(Tâche à réaliser):
Recopiez intégralement, sans rien y changer, le texte sur Jeanne Lanvin et les tuniques inspirées de Fra Angelico.

(Texte choisi):
========================================================================

Jeanne Lanvin reprend surtout la forme des tuniques
portées par les personnages de Fra Angelico, car ce sont des
vêtements fluides resserrés à la taille. Cette
caractéristique est reprise dans le manteau Sérénade
ou Barcarolle de la collection 1945-1946. Ce modèle
réemploie le « bleu Lanvin » dans une nuance
légèrement plus foncée. L'impression de tunique est
apportée par l'ampleur de la jupe et le volume des manches. Le
vêtement est resserré à la taille. La couturière
reprend cette coupe tunique avec les manches évasées et la taille
marquée dans les modèles Concerto et Sèvres
de 1934-1936 (ill. 18) ou dans la robe Polaire de 1934 (ill. 45).
Une photographie d'un article de 1935339 présente une tenue
rappelant aussi les tuniques de l'artiste italien. La tenue de gauche sur la
photographie est une longue robe fluide, avec des manches
évasées, mais resserrées aux poignets. Le col est large et
arrondi. La taille est simplement marquée par un élastique
à l'intérieur de la tenue. La robe ne comporte pas de
décor. Cette tenue simple présente les mêmes
caractéristiques que certaines tenues des personnages peints par Fra
Angelico : un effet tunique, des manches évasées, une coupe
fluide.

========================================================================

(Items extraits):
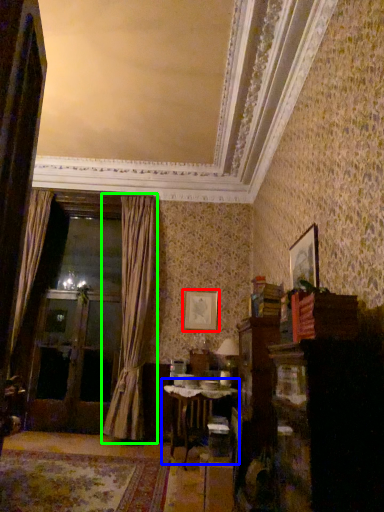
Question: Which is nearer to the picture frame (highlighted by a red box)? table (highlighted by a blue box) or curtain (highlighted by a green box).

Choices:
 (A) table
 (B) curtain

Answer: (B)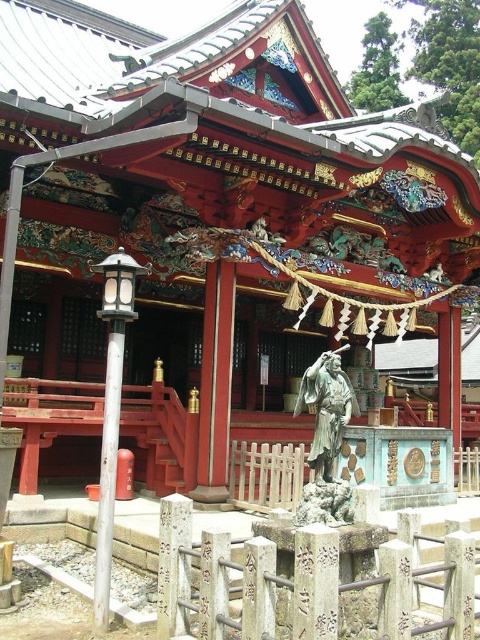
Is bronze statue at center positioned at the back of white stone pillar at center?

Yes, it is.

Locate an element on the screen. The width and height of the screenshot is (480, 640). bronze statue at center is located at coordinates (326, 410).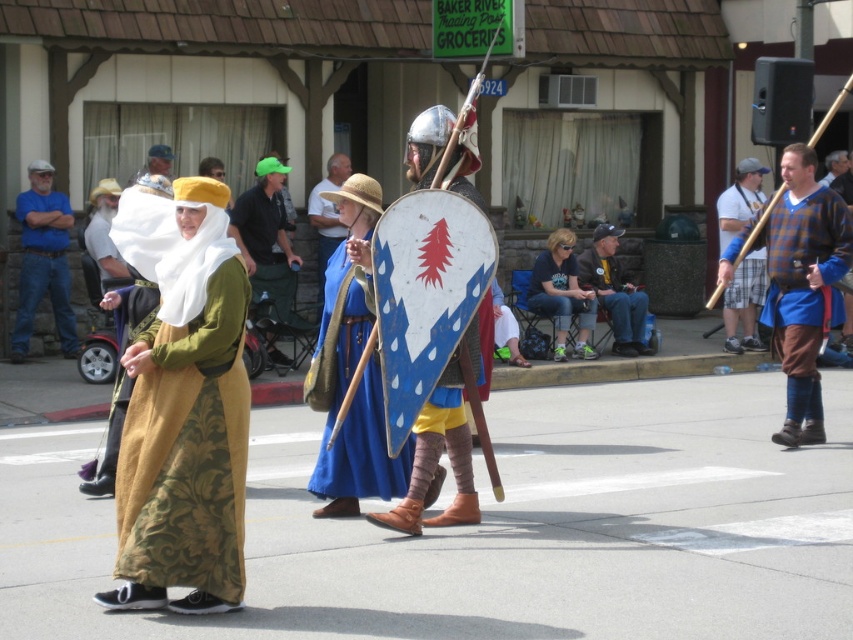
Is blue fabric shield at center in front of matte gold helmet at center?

========================================================================

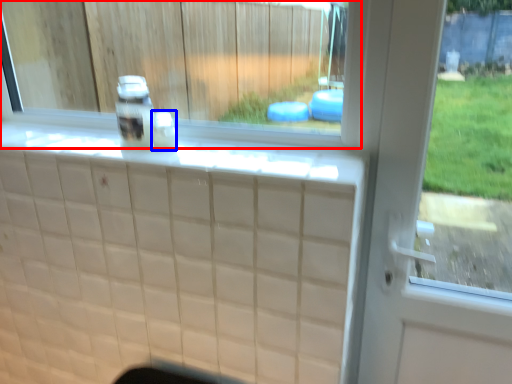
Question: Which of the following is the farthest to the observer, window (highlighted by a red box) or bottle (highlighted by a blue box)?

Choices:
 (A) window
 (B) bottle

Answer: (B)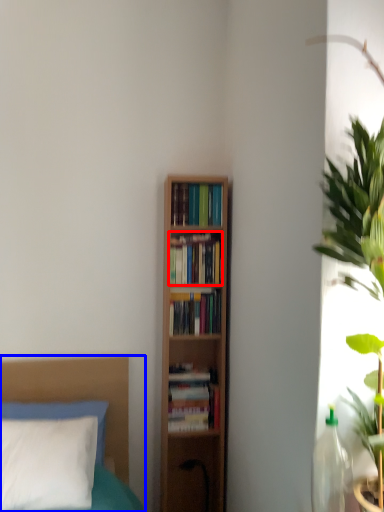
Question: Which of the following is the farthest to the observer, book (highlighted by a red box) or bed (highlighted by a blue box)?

========================================================================

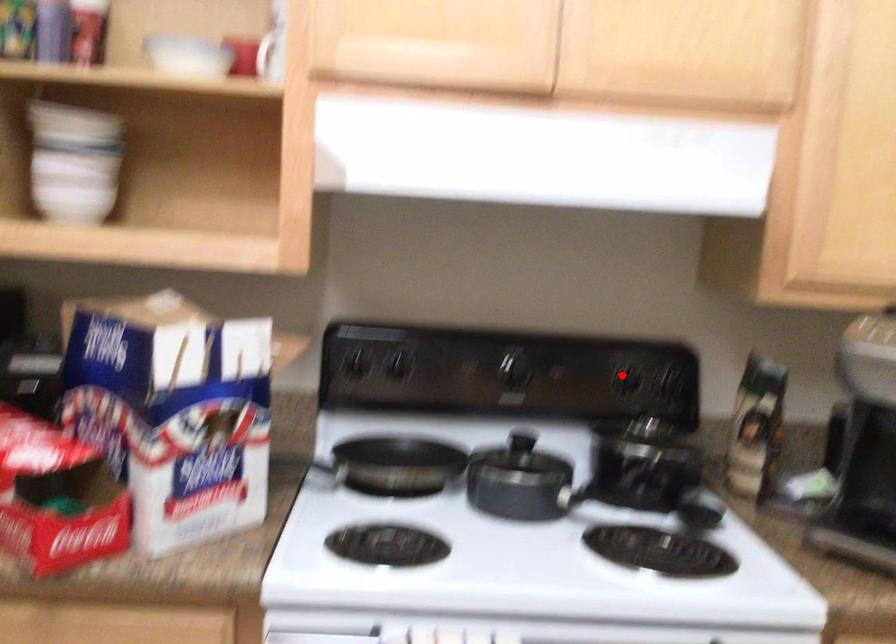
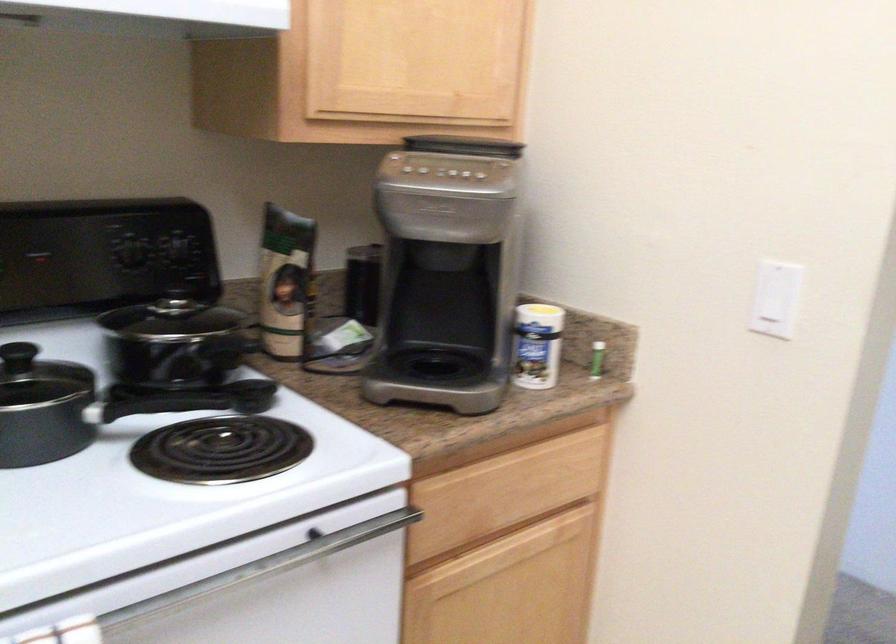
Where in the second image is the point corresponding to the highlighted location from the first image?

========================================================================

(Réponse):
Jeanne Lanvin reprend surtout la forme des tuniques
portées par les personnages de Fra Angelico, car ce sont des
vêtements fluides resserrés à la taille. Cette
caractéristique est reprise dans le manteau Sérénade
ou Barcarolle de la collection 1945-1946. Ce modèle
réemploie le « bleu Lanvin » dans une nuance
légèrement plus foncée. L'impression de tunique est
apportée par l'ampleur de la jupe et le volume des manches. Le
vêtement est resserré à la taille. La couturière
reprend cette coupe tunique avec les manches évasées et la taille
marquée dans les modèles Concerto et Sèvres
de 1934-1936 (ill. 18) ou dans la robe Polaire de 1934 (ill. 45).
Une photographie d'un article de 1935339 présente une tenue
rappelant aussi les tuniques de l'artiste italien. La tenue de gauche sur la
photographie est une longue robe fluide, avec des manches
évasées, mais resserrées aux poignets. Le col est large et
arrondi. La taille est simplement marquée par un élastique
à l'intérieur de la tenue. La robe ne comporte pas de
décor. Cette tenue simple présente les mêmes
caractéristiques que certaines tenues des personnages peints par Fra
Angelico : un effet tunique, des manches évasées, une coupe
fluide.